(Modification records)
===
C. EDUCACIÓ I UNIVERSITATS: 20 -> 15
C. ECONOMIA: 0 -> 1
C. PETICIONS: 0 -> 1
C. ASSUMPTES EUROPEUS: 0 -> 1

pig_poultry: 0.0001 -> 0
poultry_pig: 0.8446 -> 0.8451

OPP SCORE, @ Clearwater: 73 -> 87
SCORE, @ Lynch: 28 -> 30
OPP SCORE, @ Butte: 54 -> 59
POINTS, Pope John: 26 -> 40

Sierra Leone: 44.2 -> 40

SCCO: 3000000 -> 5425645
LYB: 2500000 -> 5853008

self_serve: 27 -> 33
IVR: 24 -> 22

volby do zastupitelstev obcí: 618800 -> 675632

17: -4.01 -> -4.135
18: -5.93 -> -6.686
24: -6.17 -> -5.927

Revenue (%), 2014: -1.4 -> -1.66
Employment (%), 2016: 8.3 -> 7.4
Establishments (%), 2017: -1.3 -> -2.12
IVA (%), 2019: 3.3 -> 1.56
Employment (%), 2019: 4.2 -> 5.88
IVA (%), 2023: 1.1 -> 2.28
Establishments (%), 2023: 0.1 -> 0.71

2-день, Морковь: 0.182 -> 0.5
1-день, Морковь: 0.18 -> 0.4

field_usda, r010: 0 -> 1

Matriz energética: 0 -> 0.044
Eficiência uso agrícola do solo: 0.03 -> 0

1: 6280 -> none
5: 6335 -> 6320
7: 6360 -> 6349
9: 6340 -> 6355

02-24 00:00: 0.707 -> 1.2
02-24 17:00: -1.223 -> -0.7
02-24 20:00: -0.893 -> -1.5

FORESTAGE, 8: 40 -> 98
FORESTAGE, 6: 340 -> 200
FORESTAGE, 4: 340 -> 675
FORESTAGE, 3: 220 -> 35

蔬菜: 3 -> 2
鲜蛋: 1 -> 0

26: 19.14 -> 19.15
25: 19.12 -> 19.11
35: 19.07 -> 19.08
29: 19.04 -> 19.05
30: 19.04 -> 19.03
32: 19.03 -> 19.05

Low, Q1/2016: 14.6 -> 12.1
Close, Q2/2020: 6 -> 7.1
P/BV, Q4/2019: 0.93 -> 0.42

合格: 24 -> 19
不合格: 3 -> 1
===
AIM OF THE TASK -> The required answer is each line of the data in which the word "день" appears.

REPLY ->
2-день, Морковь: 0.182 -> 0.5
1-день, Морковь: 0.18 -> 0.4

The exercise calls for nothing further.